[gst-devel] Re: Distributed pipelines and modular synthesis ramble

Conrad Parker conrad at vergenet.net
Tue Feb 27 20:53:51 CET 2001


On Tue, Feb 27, 2001 at 05:48:52PM +0100, Wim Taymans wrote:
> 
> Here's a possible solution:
> 
> P1 and P2 send attach a timestamp to the media data they produce. The
> timestamps travel along with the media data through the pipelines and
> eventually go over the wire to P3. The timestamps can be changed by some
> intermediate plugins too (a delay, for example). P3 will mix the media
> samples based on the timestamps.
> 
> some things to consider:
> 
>  - global sync of the clock.
>  - delay introduced by the net connection. This will typically create a QoS
>   message that travels from P3 (or intermediate elements) down the wire
>   to P1/P2 to inform them to reduce/augment the number of packets they
>   send out.
>  - state changes. how do we handle them on remote pipelines? the scheduler
>   changes could make it possible to propagate the state change along with the
>   data?
>  - intermachine connections could be handled with a custom element or with
>   something standard like RTP, SCTP?
> 
> In short I'm not afraid of this :) It'll work...

RTP/RTCP provide the following:

	- RTP packets have sequence numbers and a 32-bit timestamp (payload
dependent, ie. GStreamer could define it how it likes)

§ Spatial annotation entries:
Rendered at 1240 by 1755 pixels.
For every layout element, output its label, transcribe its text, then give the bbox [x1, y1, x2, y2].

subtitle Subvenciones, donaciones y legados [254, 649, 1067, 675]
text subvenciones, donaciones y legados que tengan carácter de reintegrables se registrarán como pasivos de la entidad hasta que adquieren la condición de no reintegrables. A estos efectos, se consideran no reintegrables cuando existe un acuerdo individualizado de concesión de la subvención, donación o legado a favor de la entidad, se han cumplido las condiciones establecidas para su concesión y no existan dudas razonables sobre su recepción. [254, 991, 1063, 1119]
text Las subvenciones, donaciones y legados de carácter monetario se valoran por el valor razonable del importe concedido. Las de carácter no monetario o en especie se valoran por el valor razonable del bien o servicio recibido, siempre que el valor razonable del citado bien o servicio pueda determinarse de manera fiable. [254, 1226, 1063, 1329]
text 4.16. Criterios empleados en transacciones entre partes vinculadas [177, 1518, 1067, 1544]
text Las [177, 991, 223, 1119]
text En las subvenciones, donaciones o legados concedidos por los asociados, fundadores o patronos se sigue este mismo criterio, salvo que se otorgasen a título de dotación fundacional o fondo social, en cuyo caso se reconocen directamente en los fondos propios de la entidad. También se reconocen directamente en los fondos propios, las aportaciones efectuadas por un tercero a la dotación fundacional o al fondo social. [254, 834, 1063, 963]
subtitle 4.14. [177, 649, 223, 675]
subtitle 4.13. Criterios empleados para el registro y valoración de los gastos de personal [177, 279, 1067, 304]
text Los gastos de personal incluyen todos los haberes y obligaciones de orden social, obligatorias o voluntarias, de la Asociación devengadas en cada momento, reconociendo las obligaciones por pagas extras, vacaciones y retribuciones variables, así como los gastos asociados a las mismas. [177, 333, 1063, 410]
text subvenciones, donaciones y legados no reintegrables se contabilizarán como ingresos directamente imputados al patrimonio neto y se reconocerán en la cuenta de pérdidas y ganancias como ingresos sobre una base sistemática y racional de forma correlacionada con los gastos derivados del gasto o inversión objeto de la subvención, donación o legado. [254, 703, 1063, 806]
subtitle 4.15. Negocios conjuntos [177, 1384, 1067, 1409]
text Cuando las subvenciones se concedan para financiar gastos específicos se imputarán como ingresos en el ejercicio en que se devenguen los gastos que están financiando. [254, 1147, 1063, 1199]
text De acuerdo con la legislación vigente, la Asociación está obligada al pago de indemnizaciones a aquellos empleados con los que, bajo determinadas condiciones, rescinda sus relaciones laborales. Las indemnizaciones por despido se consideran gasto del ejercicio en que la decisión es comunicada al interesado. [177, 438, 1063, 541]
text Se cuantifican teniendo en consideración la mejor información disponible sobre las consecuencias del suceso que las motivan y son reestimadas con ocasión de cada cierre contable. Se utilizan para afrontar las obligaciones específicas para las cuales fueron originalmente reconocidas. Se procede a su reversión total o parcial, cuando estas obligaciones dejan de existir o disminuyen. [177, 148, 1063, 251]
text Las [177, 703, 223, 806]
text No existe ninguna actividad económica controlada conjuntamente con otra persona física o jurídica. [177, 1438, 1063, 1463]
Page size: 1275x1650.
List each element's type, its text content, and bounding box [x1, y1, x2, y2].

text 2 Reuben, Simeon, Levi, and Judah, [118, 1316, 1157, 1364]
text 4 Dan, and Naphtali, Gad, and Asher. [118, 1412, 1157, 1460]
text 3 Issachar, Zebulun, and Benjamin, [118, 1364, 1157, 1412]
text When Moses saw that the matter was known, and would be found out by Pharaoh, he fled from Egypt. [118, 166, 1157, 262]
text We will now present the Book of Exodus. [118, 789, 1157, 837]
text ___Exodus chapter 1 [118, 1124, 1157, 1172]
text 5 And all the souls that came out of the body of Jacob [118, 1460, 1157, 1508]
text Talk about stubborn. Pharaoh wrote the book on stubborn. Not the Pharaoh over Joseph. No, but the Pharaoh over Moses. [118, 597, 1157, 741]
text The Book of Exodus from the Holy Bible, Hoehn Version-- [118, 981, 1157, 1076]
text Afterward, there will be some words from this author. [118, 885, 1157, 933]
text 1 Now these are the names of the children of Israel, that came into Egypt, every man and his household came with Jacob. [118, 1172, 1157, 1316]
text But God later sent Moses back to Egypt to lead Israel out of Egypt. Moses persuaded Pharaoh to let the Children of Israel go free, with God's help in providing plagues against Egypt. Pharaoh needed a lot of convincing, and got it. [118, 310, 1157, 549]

§ TASK: Reproduce the message on distributed pipelines from the words "RTP/RTCP provide the" through "how it likes)", swapping "sequence numbers" for "serial numbers".

§ IN RESPONSE:
RTP/RTCP provide the following:

	- RTP packets have serial numbers and a 32-bit timestamp (payload
dependent, ie. GStreamer could define it how it likes)